To get: $\pi\int_1^4\sqrt{4y+1}dy$

I thought they found the common denominator under the radical, distributed the $\sqrt{y}$, then divided by 2. Apparently I'm wrong unless I did the algebra incorrectly.
• Jul 31st 2006, 06:18 PM
topsquark
Quote:

Originally Posted by c_323_h
This: $2\pi\int_1^4 \sqrt{y}\sqrt{1+\frac{1}{4y}}dy$

To get: $\pi\int_1^4\sqrt{4y+1}dy$

I thought they found the common denominator under the radical, distributed the $\sqrt{y}$, then divided by 2. Apparently I'm wrong unless I did the algebra incorrectly.

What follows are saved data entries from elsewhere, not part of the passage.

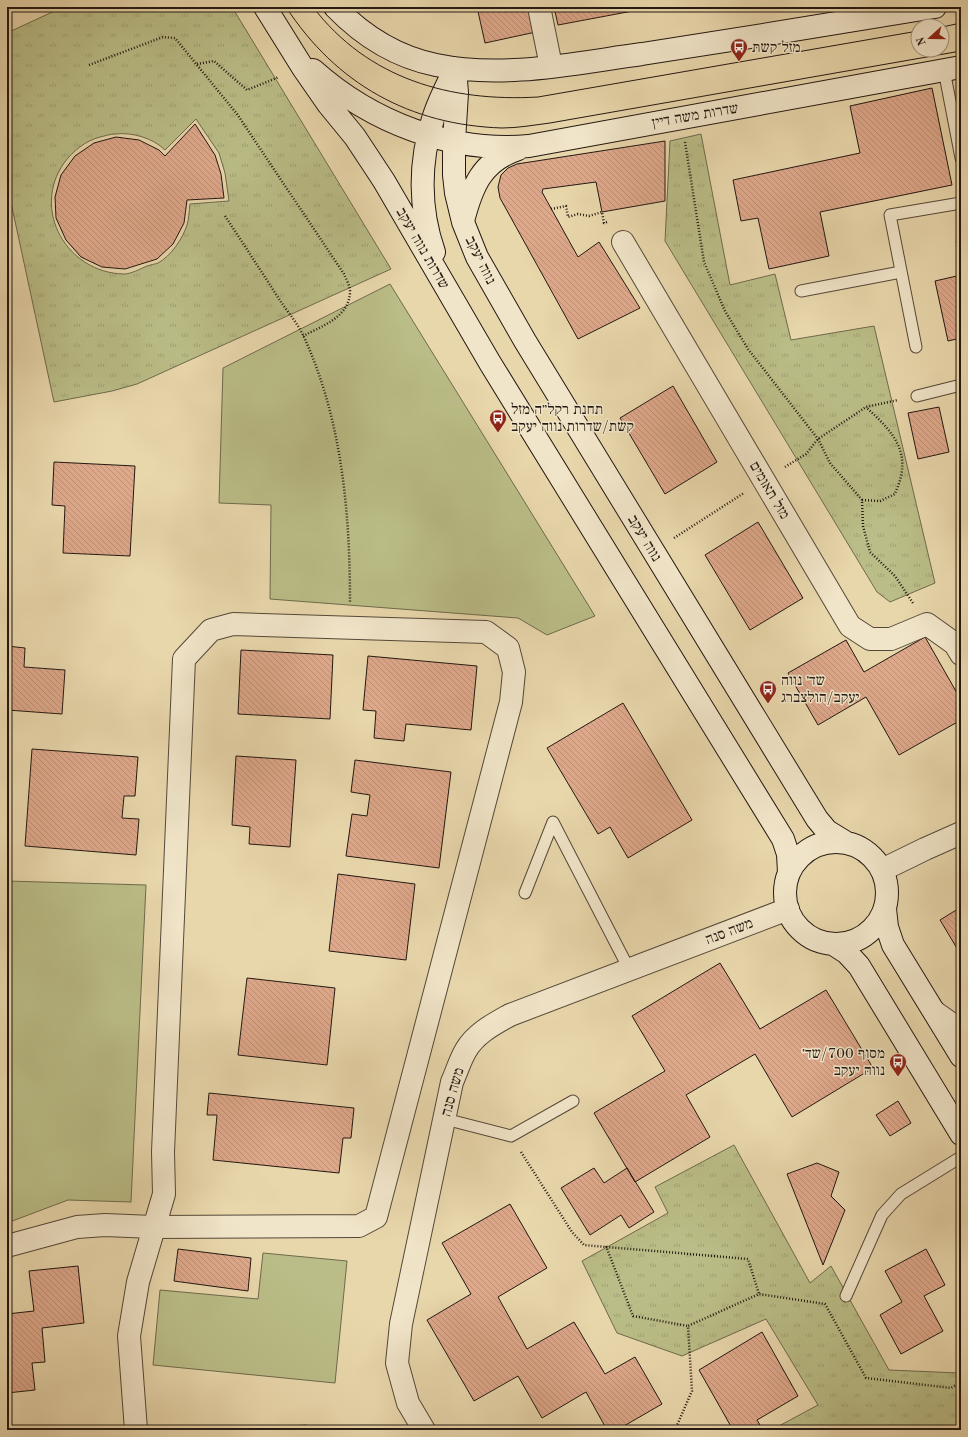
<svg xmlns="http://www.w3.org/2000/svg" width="968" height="1437" font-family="'Old Standard TT','Frank Ruhl Libre',serif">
	<defs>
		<pattern id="park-tufts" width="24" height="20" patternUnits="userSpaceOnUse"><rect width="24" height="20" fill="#babd87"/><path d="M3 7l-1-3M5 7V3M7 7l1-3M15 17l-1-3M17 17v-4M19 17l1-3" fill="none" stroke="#a0a274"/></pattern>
		<pattern id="building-back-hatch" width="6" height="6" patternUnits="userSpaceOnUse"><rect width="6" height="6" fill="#dea88b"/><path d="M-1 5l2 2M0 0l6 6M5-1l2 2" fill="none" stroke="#be9077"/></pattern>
	</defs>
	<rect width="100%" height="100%" fill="#e9d7ac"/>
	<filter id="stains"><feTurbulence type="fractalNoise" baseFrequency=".005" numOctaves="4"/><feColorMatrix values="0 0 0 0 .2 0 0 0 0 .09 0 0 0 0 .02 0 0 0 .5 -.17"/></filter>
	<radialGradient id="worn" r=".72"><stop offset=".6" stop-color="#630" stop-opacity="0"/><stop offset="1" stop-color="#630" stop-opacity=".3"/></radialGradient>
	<path fill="#babd87" stroke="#6e6a4c" d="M390 284 595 616 547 635 518 618 270 599 271 505 219 503 223 368Z
		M7 881 146 885 131 1202 68 1200 7 1223Z
		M263 1253 347 1261 335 1383 153 1365 160 1290 258 1299Z
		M307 1425V1430H211Z"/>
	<path fill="url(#park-tufts)" stroke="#6e6a4c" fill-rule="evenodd" d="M63 7H232L391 269 137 384 112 391 54 402 7 184V33ZM196 119 219 153 225 173 229 201 190 204C189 211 189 219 187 225 183 238 171 256 158 263 155 264 150 265 147 266 140 269 131 274 124 274 67 273 31 210 64 163 73 151 85 141 100 137 105 136 110 134 115 134 132 132 153 138 165 150Z
		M701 134 730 285 775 274 791 340 874 326 935 583 890 602 877 592 665 241 670 141Z
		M734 1145 810 1283 831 1266 889 1370 959 1373 961 1377V1430H781L779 1426 818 1405 766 1319 682 1356 617 1333 582 1261 668 1213 655 1187Z"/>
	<path fill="url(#building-back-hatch)" stroke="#231811" d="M477 7H530L536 32 485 43Z
		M554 7H654L558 25Z
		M932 88 952 185 820 212 829 256 769 269 758 218 741 221 733 180 860 153 850 106Z
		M195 124 215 155 221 174 224 198 187 200 184 223 173 244 157 259 125 269 102 267 81 257 66 240 56 218 55 197 61 175 75 156 94 143 116 137 139 140 159 150 165 156Z
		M665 141V201L602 212 596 182 543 189 542 192 578 257 599 242 640 308 578 339 500 198 498 187 501 175 508 168 517 164Z
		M961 240V264L956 241Z
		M961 275V338L948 341 935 281Z
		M673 386 717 462 665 494 620 418Z
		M939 407 949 452 918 459 908 413Z
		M961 421V438L958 422Z
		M54 462 135 466 130 556 63 553 65 506 52 505Z
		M758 522 803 598 750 630 705 555Z
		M925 637 961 700V720L899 755 866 697 818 725 788 673 846 640 864 672Z
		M7 646 25 648 24 667 65 670 62 714 7 710Z
		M241 650 333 655 330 719 238 714Z
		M368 656 477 666 471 730 406 724 404 741 374 738 376 711 363 710Z
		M623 703 692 820 628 858 610 827 598 834 547 748Z
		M32 749 138 757 135 796H124L122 818 139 819 136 855 25 846Z
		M236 756 296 760 290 847 249 844 250 827 232 825Z
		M355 760 451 772 439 868 346 856 352 814 367 816 370 795 351 792Z
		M338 874 415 884 406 960 329 951Z
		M961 907V955L940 920Z
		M720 963 760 1029 826 990 873 1068 792 1117 755 1054 686 1095 710 1137 635 1182 594 1113 665 1071 632 1016Z
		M247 978 335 988 327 1065 238 1055Z
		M209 1093 354 1108 351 1138H343L339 1173 213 1160 217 1115H207Z
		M898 1101 911 1123 890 1136 876 1115Z
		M817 1163 839 1172 831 1196 845 1210 823 1265 787 1174Z
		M594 1168 604 1183 627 1168 654 1212 629 1228 621 1215 590 1235 561 1188Z
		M510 1204 547 1268 498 1297 527 1349 574 1322 605 1374 635 1357 662 1404 617 1430H607L586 1392 542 1418 518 1376 474 1401 427 1320 471 1294 442 1243Z
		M178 1249 251 1258 248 1291 174 1281Z
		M926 1249 945 1285 924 1296 943 1331 901 1354 880 1315 902 1302 885 1271Z
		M78 1266 84 1323 42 1328 45 1362 32 1363 35 1390 7 1393V1314L34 1311 29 1271Z
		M762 1332 798 1396 757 1420 763 1430H733L699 1370Z"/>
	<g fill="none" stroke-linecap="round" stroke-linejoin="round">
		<g stroke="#544838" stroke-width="13">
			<path id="lane" d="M944 70 961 158
				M801 291 901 272
				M916 347 890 215 961 203
				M917 396 961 385
				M525 893 553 822 629 969
				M937 1007 961 1024
				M445 1119 511 1136 573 1101
				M846 1296 882 1215 901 1194 961 1157"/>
		</g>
		<g stroke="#544838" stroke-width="24">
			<path id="street" d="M539 7 551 66
				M623 242 850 626 870 639H891L927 624 955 644 961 654
				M882 870 925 849 961 833
				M7 1246 77 1227 105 1225 153 1227 359 1226 376 1217 511 702 514 672 508 648 486 632 233 624 211 630 184 659 163 1152 164 1194 138 1282 129 1336 136 1430
				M424 1430 408 1403 397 1363 401 1324 452 1082C457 1071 460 1060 466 1050 476 1033 494 1024 510 1015L788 909"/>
		</g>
		<g stroke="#231811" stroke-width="24">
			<path id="secondary" d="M265 7 303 68 328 104 355 137 384 181 490 363 783 839 788 854 789 873
				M335 7C363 36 397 57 436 65 504 79 575 63 642 54 740 39 837 23 935 7
				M455 68 457 93 454 141V175L456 193 463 222 477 257 525 341 817 819 827 831 845 842
				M313 70C371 122 451 153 529 146L961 67
				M463 221C472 186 482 161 518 149
				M434 252C419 209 419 162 433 119 438 102 446 87 454 71
				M785 893a51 51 0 1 1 102 0a51 51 0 1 1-102 0Z
				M885 909 887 927 893 945 961 1056
				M833 944 847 953 859 966 961 1134"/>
		</g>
		<path stroke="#231811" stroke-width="2.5" stroke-dasharray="1 2" stroke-linecap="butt" d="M197 64 214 61 247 90 279 77
			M89 65 163 37 175 38 237 114 344 274C346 279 350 286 350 291 350 317 322 326 303 336
			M685 142 704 262 725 311 748 349 818 439 830 463 862 500 863 526 870 552 895 576 913 603
			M551 209 566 206 568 217 578 214 589 216 602 212 604 223 607 222
			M225 216C243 243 261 271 279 299 287 311 298 324 304 337 342 420 350 513 350 603
			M785 467 806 454 818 439 866 407 898 400
			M862 500 880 501 895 494C897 488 900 482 901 476 908 445 886 426 866 407
			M674 538 744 493
			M521 1152 572 1232 584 1245 748 1259 759 1294
			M606 1246 633 1316 688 1326
			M675 1430 692 1391 688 1326 759 1294 825 1304 866 1378 951 1388 961 1382"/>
		<use href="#lane" stroke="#f1e5c9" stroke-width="11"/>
		<use href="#street" stroke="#f1e5c9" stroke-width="22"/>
		<use href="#secondary" stroke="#f1e5c9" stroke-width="22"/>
		<path stroke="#231811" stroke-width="1" d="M286 7C336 84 410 125 502 128 518 128 534 125 550 123L961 51
			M313 7C368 79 450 102 538 97L918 31
			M942 27 961 23"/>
	</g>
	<defs>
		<g id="bus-pin" transform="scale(0.9)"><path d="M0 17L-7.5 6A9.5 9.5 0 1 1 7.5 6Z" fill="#8f2418" stroke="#f1e5c9"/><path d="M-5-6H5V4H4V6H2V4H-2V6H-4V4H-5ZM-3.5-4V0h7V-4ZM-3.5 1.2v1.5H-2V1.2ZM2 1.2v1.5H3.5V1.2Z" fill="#fff"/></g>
	</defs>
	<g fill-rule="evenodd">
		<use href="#bus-pin" x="739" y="47"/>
		<use href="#bus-pin" x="498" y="418"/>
		<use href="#bus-pin" x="768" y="689"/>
		<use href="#bus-pin" x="898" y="1062"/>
	</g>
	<g text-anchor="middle" stroke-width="3" stroke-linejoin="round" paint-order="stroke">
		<g font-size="15" fill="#231811" stroke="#f1e5c9" text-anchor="start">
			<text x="752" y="52">מזל קשת</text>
			<text x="511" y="414">תחנת רקל״ה מזל<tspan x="511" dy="17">קשת/שדרות נווה יעקב</tspan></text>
			<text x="781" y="685">שד׳ נווה<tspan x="781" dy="17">יעקב/הולצברג</tspan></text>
			<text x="885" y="1058" text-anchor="end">מסוף 700/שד׳<tspan x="885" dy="17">נווה יעקב</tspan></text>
		</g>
		<g font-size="15" fill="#231811" stroke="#f1e5c9">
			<text transform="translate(695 115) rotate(-10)" y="5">שדרות משה דיין</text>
			<text transform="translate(423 248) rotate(60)" y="5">שדרות נווה יעקב</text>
			<text transform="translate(481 260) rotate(64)" y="5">נווה יעקב</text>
			<text transform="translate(770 490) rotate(59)" y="5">מזל תאומים</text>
			<text transform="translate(645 538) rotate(59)" y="5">נווה יעקב</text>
			<text transform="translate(729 931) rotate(-21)" y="5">משה סנה</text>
			<text transform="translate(452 1092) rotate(-74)" y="5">משה סנה</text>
		</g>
	</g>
	<rect width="968" height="1437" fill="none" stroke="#e9d7ac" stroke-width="24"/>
	<rect x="8" y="8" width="952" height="1421" fill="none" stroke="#231811" stroke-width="2"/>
	<rect x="12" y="12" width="944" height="1413" fill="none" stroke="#231811"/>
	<g transform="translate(930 38) rotate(249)"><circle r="19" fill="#f1e5c9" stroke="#9f937f"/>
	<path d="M0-3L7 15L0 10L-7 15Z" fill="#8f2418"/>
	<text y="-6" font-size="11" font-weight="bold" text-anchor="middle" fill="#231811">N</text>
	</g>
	<rect width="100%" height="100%" filter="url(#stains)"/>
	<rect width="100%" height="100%" fill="url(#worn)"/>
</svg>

It's simpler to bring the 2 inside the square root:

$2\pi\int_1^4 \sqrt{y}\sqrt{1+\frac{1}{4y}}dy$

$\pi\int_1^4 2\sqrt{y}\sqrt{1+\frac{1}{4y}}dy$

$\pi\int_1^4 \sqrt{4y}\sqrt{1+\frac{1}{4y}}dy$

$\pi\int_1^4 \sqrt{4y+1}dy$

-Dan
• Jul 31st 2006, 06:22 PM
c_323_h
Quote:

Originally Posted by topsquark
It's simpler to bring the 2 inside the square root:

$2\pi\int_1^4 \sqrt{y}\sqrt{1+\frac{1}{4y}}dy$

$\pi\int_1^4 2\sqrt{y}\sqrt{1+\frac{1}{4y}}dy$

$\pi\int_1^4 \sqrt{4y}\sqrt{1+\frac{1}{4y}}dy$

$\pi\int_1^4 \sqrt{4y+1}dy$

-Dan

ugh...why do they keep doing this to me? math beats me up sometimes:( jk, Thanks!
• Jul 31st 2006, 06:25 PM
topsquark
Quote:

Originally Posted by c_323_h
ugh...why do they keep doing this to me? math beats me up sometimes:( jk, Thanks!

Don't worry about it. It happens to the best of us. ;)

-Dan